The demand for archival data storage has been skyrocketing, and if a new research initiative reaches its goals, that need could be met by taking advantage of an efficient and robust information storage medium that has proven itself through the centuries: the biopolymer DNA.
The Intelligence Advanced Research Projects Activity's (IARPA) Molecular Information Storage (MIST) program has awarded a multi-phase contract worth up to $25 million to develop scalable DNA-based molecular storage techniques. The goal of the project, which will be led by the Georgia Tech Research Institute (GTRI), is to use DNA as the basis for deployable storage technologies that can eventually scale into the exabyte regime and beyond with reduced physical footprint, power and cost requirements relative to conventional storage technologies.
The technology already exists for storing and reading information into DNA -- which also encodes the genetic blueprint for living organisms -- but significant advances will be needed to make it commercially practical and cost competitive with established magnetic tape and optical disk memory. While current archival storage has a limited lifetime, information stored in DNA could last for hundreds of years.
"The goal is to significantly reduce the size, weight and power required for archival data storage," said Alexa Harter, director of GTRI's Cybersecurity, Information Protection, and Hardware Evaluation Research (CIPHER) Laboratory. "What would take acres in a data farm today could be kept in a device the size of the tabletop. We want to significantly improve all kinds of metrics for long-term data storage."
The Scalable Molecular Archival Software and Hardware (SMASH) project resulted from a proposal prepared by GTRI, San Francisco-based Twist Bioscience, San Diego-based Roswell Biotechnologies, and the University of Washington in collaboration with Microsoft.
In the project plans, Twist will engineer a DNA synthesis platform on silicon that "writes" the DNA strands that carry the data. Roswell will provide DNA sequencing, or "reading" technology, and the University of Washington - in collaboration with Microsoft - will bring system architecture, data analysis and coding expertise to the project. At Georgia Tech, the project will involve fabrication facilities at the Institute for Electronics and Nanotechnology and researchers in such specialties as chemistry and information theory, who will also draw from four of GTRI's eight laboratories.
"The reason people are looking at DNA for storage is that it has evolved over the ages as a very compact and reliable means of information storage," said Nicholas Guise, a GTRI senior research scientist. "It's so compact that a practical DNA archive could store an exabyte of data--equivalent to a million terabyte hard drives--in a volume about the size of a sugar cube. Scientists have been able to read DNA from animals that died centuries ago, so the data lasts essentially forever under the right conditions."
Technology for encoding and decoding DNA works at small scales today, but to be useful for commercial archival purposes, researchers will have to scale up the production of synthetic DNA, reliably connect it to established computing systems and improve the speed of the data writing and reading process. The project goal would be to encode and decode terabytes of data in a day at costs and rates more than 100 times better than current technologies.
DNA data storage won't initially replace server farms for information that must be accessed quickly and often. Because of the time required for reading and decoding, the technique would be useful for information that must be kept indefinitely, but accessed infrequently.
Part of the technical challenge is interfacing the DNA with standard CMOS electronic technologies. The researchers plan to build hybrid chips in which the DNA grows above layers containing the electronics. The overall project will leverage the efficiencies of current semiconductor technologies, said Brooke Beckert, a GTRI research engineer.

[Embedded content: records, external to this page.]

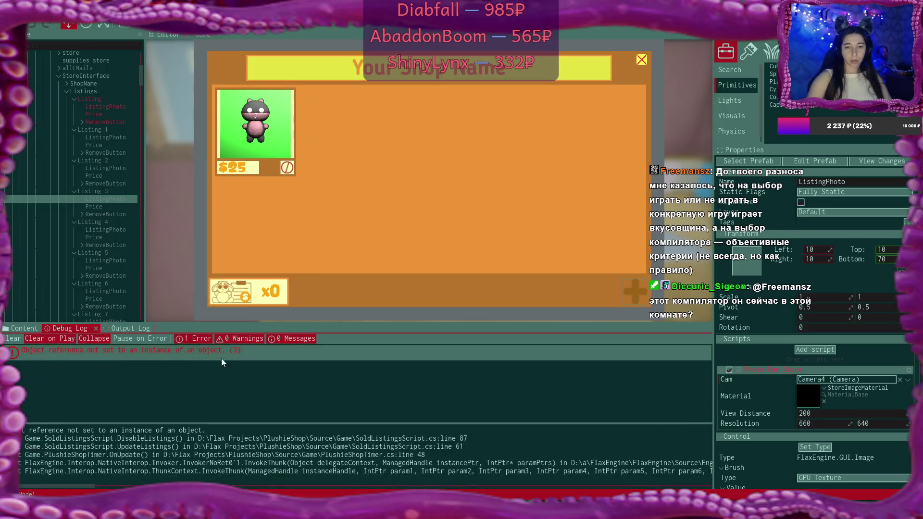
Step: Stop play mode and select SoldListings in the Scene tree to inspect its Sold Listings Script
{"action": "left_click", "coordinate": [124, 26]}
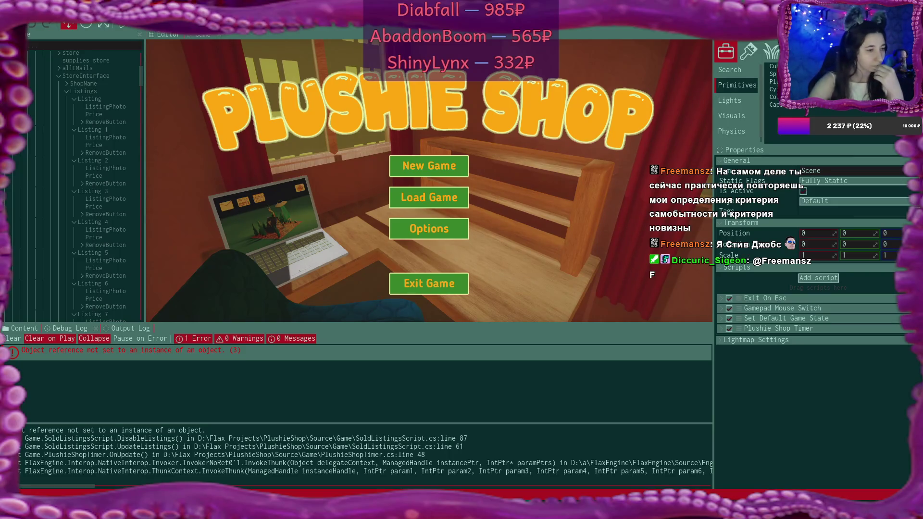
{"action": "left_click", "coordinate": [345, 292]}
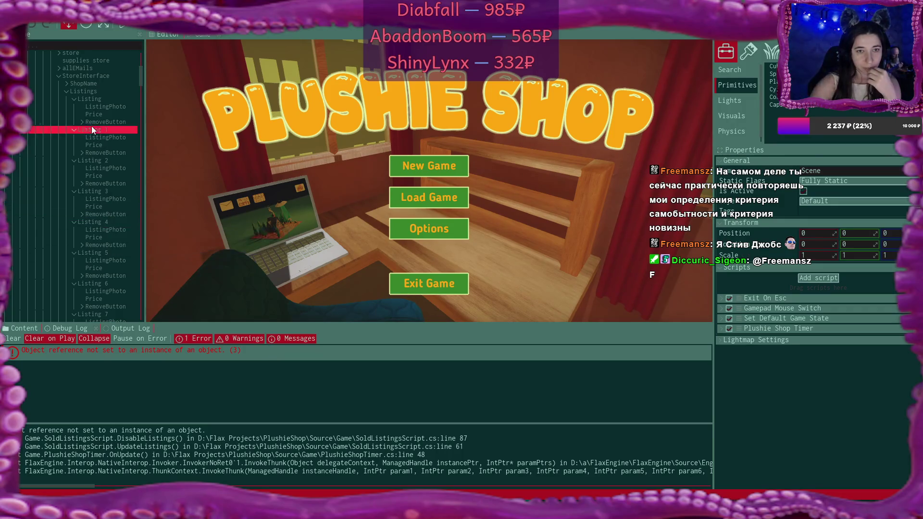
{"action": "scroll", "coordinate": [93, 130], "scroll_direction": "down", "scroll_amount": 4}
{"action": "scroll", "coordinate": [94, 159], "scroll_direction": "down", "scroll_amount": 4}
{"action": "left_click", "coordinate": [92, 205]}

"We'll be working with commercial foundries, so when we get the processing right, it should be much easier to transition the technology over to them," she said. "Connecting to the existing technology infrastructure is a critical part of this project, but we'll have to custom-make most of the components in the first stage."
Among the challenges will be managing the tradeoffs between speed and error, said Guise. "The issue is how far down we can scale this without introducing too many errors," he said. "The basic synthesis is proven at a scale of hundreds of microns. We want to shrink that by a factor of 100, which leads us to worry about such issues as crosstalk between different DNA strands in adjacent locations on the chips."

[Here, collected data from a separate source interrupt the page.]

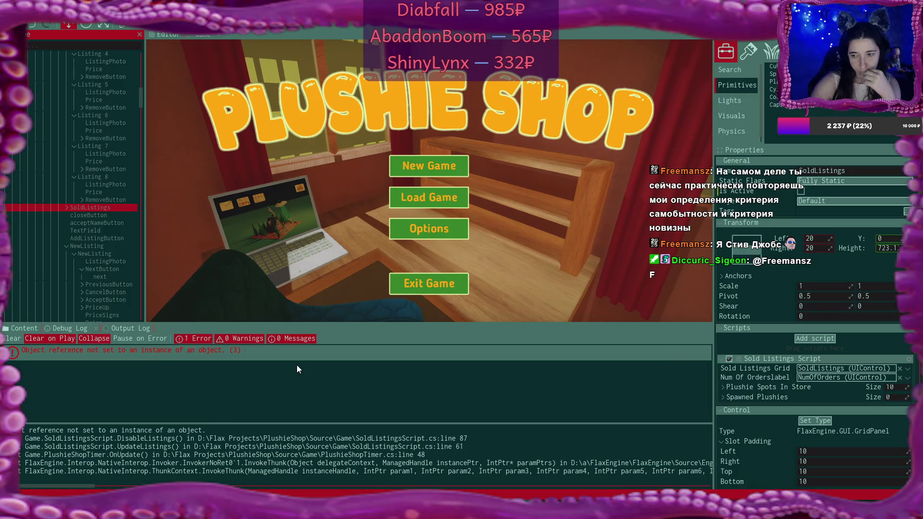
{"action": "left_click", "coordinate": [500, 490]}
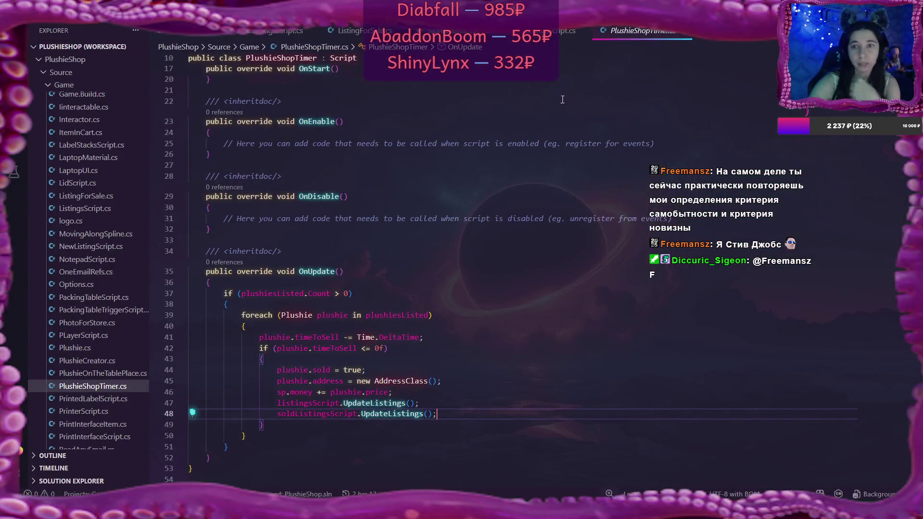
Step: Open SoldListingsScript.cs and compare the DisableListings method against the editor's error log
{"action": "left_click", "coordinate": [279, 30]}
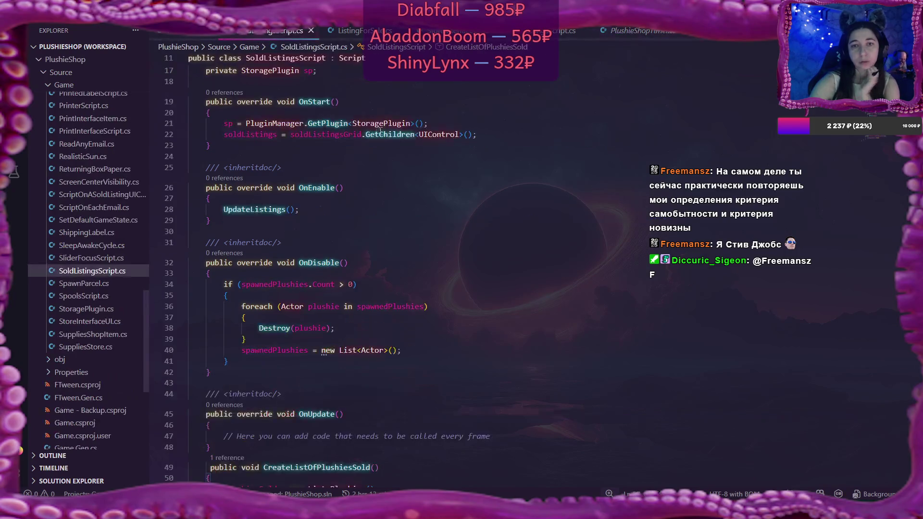
{"action": "scroll", "coordinate": [453, 249], "scroll_direction": "down", "scroll_amount": 10}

Current technology uses modified inkjet printing to produce the DNA strands, but the SMASH project plans to grow the biopolymer more rapidly and in larger quantities using parallelized synthesis on the hybrid chips.
To achieve the major advances in reading cost and speed required, the program will rely on the molecular electronic DNA reader chips under development at Roswell. The data will be read from DNA strands using a molecular electronic sensor array chip, on which single molecules are drawn through nanoscale current meters that measure electrical signatures of each letter in the sequence. For biomedical applications, the sequencing industry has been focused on a goal of achieving a $1,000 human genome. The DNA reading goals of this program amount to delivering a $10 genome, and that will require a major technology disruption.
The researchers acknowledge the challenges ahead in bringing their devices to commercial scale.
"We don't see any killers ahead for this technology," said Adam Meier, a GTRI senior research scientist. "There is a lot of emerging technology and doing this commercially will require many orders of magnitude improvement. Magnetic tape for archival storage has been improving steadily for 60 years, and this investment from IARPA will power the advancements needed to make DNA storage competitive with that."